# Larkin bottles



## Digswithstick (Dec 15, 2009)

Hi ,been quite a while since posting .Grandchild number 2 born nov. 24,working hunting fishing looking for glass and stone artifacts,so much to do so little time lol . This is the Larkin bottles group shot ,two were given to me by forum members and a third one offered to me but my wife picked up same bottle for me at a sale,thankyou though.Would enjoy seeing pictures of any others,thanks


----------



## Digswithstick (Dec 15, 2009)

Larkin bottles from forum members ,thanks again


----------



## Digswithstick (Dec 15, 2009)

Close up of lable


----------



## Digswithstick (Dec 15, 2009)

Stopper wrong color but right type stopper i think


----------



## Digswithstick (Dec 15, 2009)

Larkin milkglass


----------



## Digswithstick (Dec 15, 2009)

Larkin Soap Co


----------



## Digswithstick (Dec 15, 2009)

Larkin screw top


----------



## RedGinger (Dec 15, 2009)

Hey Rick!  Long time, no see.  Congrats on your new Grandchild!  I hope we can all get together to dig again this spring.  I had so much fun arrowhead hunting with you.  That was the best!  I'm looking for places around here to do that.  No luck yet.  
 I like your emerald Larkin bottle a lot.  I think Madpaddla had a similar or the same one.  Nice pictures.


----------



## capsoda (Dec 15, 2009)

That is a good collection of Larkin bottles Rick. Didn't know there were that many different Larkin bottles.


----------



## madman (Dec 15, 2009)

hey rick i didnt know you were looking for larkin bottles ill keep my eyes open  here a few of mine


----------



## Digswithstick (Dec 15, 2009)

Hi Laur ,thanks for congrats.Would be great to hunt for points and dig again with you and Joe and maybe Fred and Tom could come too,i am still working on getting back in to the big dump i told you guys about maybe with any luck by spring .Thanks Warren and Mike ,thanks for posting yours Mike .


----------



## JOETHECROW (Dec 15, 2009)

When my Mom was a young girl ( ten or eleven years old) It would have been in the early 30's,.... Her family was so poor she had to go live with her great aunt on their farm.My mom and her brother had to do the farm work and so forth, but the great aunt sold parakeets, and Larkin soap products for extra cash...My mom said she had an attached room just for that. Oh, and the kids sold Cloverine salve door to door too.[]                                                                Joe


----------



## Plumbata (Dec 15, 2009)

There was a Larkin warehouse/depot in Peoria back in the day, so their bottles show up pretty regularly around here. I have a few not pictured that i may round up and post if I remember. They are pretty interesting as far as post-toc cosmetics/soaps go.
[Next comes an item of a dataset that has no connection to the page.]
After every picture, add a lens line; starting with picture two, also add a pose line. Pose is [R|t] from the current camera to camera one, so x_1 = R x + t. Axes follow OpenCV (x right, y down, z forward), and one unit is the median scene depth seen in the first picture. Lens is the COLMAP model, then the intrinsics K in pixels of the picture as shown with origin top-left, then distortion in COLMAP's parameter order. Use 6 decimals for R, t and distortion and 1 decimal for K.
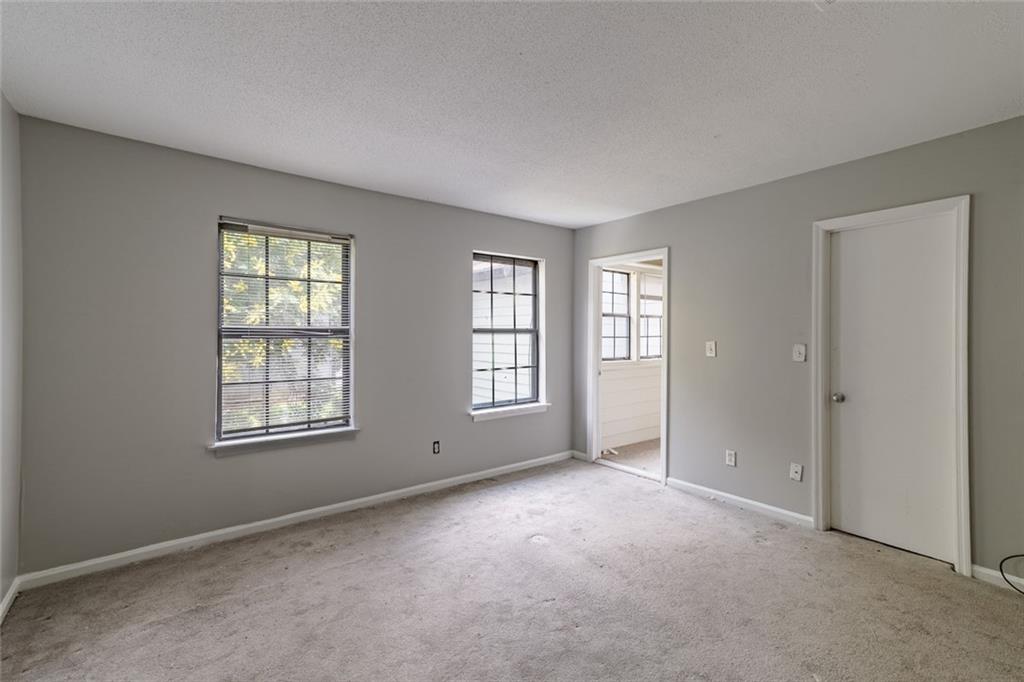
lens RADIAL K [[454.8, 0, 495.2], [0, 454.8, 341.6], [0, 0, 1]] dist [0.000826, 0.014625]
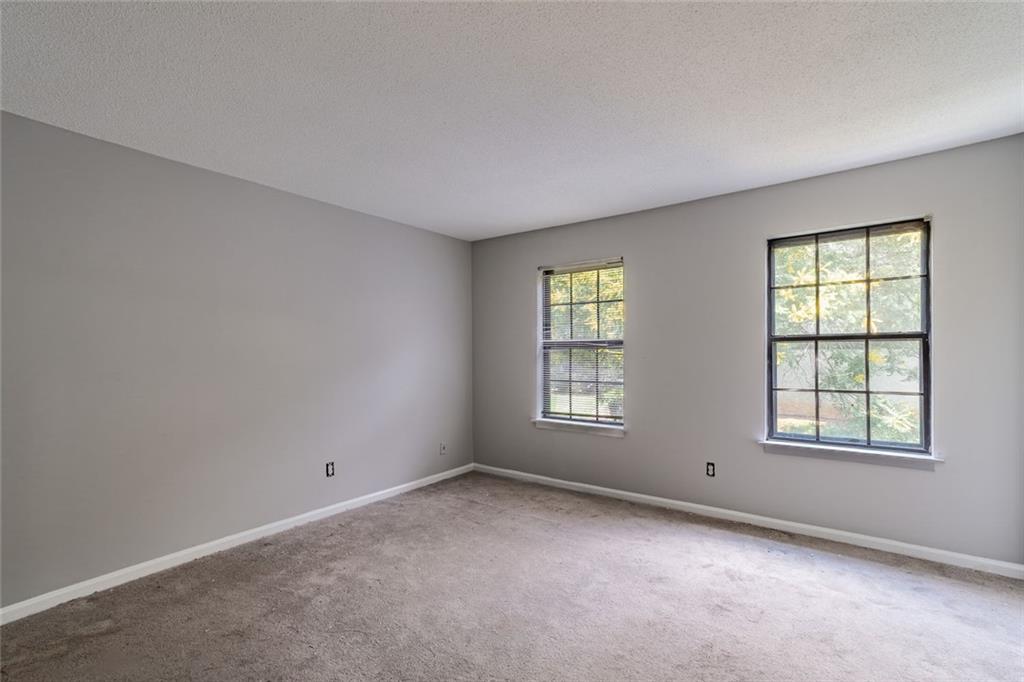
lens RADIAL K [[454.8, 0, 495.2], [0, 454.8, 341.6], [0, 0, 1]] dist [0.000826, 0.014625]
pose [[0.279413, -0.009821, -0.960121, 0.703760], [0.005114, 0.999949, -0.008740, -0.017375], [0.960157, -0.002468, 0.279449, 0.379315]]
 I have one almost identical to the center bottle posted by madman that has a sweet birdswing in it, separated diagonally (due to cooling and cavity expansion issues) but not broken or missing glass as far as I can tell.


----------



## privvydigger (Dec 16, 2009)

Everytime I think I have them all another one pops up...these are all Larkin's


----------



## privvydigger (Dec 16, 2009)

big ones too!


----------



## privvydigger (Dec 16, 2009)

medium sizes
 I don't know why I started collecting them....but I've never seen more varients in any other bottle or product


----------



## Digswithstick (Dec 16, 2009)

Wow, privvydigger that is a serious Larkin collection ! Have you counted how many variants you have ?Thanks for posting those !Antiquenut i have a green slick like yours too minus the top ,no Larkin marks so i am not sure it is,the clear one i posted with lable has no Larkin embossing either.


----------



## privvydigger (Dec 16, 2009)

I have so many & I know everyone I have says Larkin, Larkin Soap, Larkin Soap Co. and so on and so forth.  The Large round one is the rarest I believe...well maybe one of the earliestoldest.  The whole Larkin story is online and believe it or not some famous architect built homes for them.  Looks like the shelf needs a dusting so maybe I'll take them out, line em up for a pic.  Who else is collecting these.... the new guy?
 I'd be more than happy to get rid of a few old ones I have in doubles.


----------



## Digswithstick (Dec 16, 2009)

I would be interested in trading for or buying any doubles you want to part with. I believe we have already done some trading(coal tag) .Would definitely like to see a line up ,thanks


----------



## privvydigger (Dec 16, 2009)

oh thats right......I'll get a few out I know I have doubles out and get a pic on...
 Did you notice there are only two maybe three aqua Larkins most are clear?


----------



## JOETHECROW (Dec 16, 2009)

I've seen many, many Larkin bottles, being adjacent to Buffalo NY,...but I don't think I've ever seen so many in one group! Heckuva bunch of Larkins there privvydigger, how long did it take to amass those?[8|]                                                                    Joe


----------



## Digswithstick (Dec 16, 2009)

Did not notice that about the aqua(except that i had not found any)  until you mentioned it,wonder why that is ?


----------



## privvydigger (Dec 16, 2009)

here's some traders or you can buy which ever you prefer
 The big one 8.25'' is mint just minimal staining.  The largest I ever found. All are no chips,cracks or dinks.  Just haze and staining.  All are embossed
 Hey digs, there all from coalcracker country....Can't confirm but most probably one of these bottles was used by a mollie maguire and all used by hard workin coal miners and their kin.  
 When the wind blows..........


----------



## privvydigger (Dec 16, 2009)

forgot the pic


----------



## privvydigger (Dec 16, 2009)

Ok the last one was a bad attempt at a line up of big ones
 here's the traders


----------



## privvydigger (Dec 16, 2009)

6 years how long or how much is that in dirt years


----------



## Digswithstick (Dec 16, 2009)

Privvydigger,i would be interested in all of them except second from left ,ithink i have that one not sure though.Shoot me a pm with want you might want in trade or  a price ,thanks much


----------



## madman (Dec 18, 2009)

2 MORE


----------



## privvydigger (Dec 18, 2009)

thats a new varient on the left to me


----------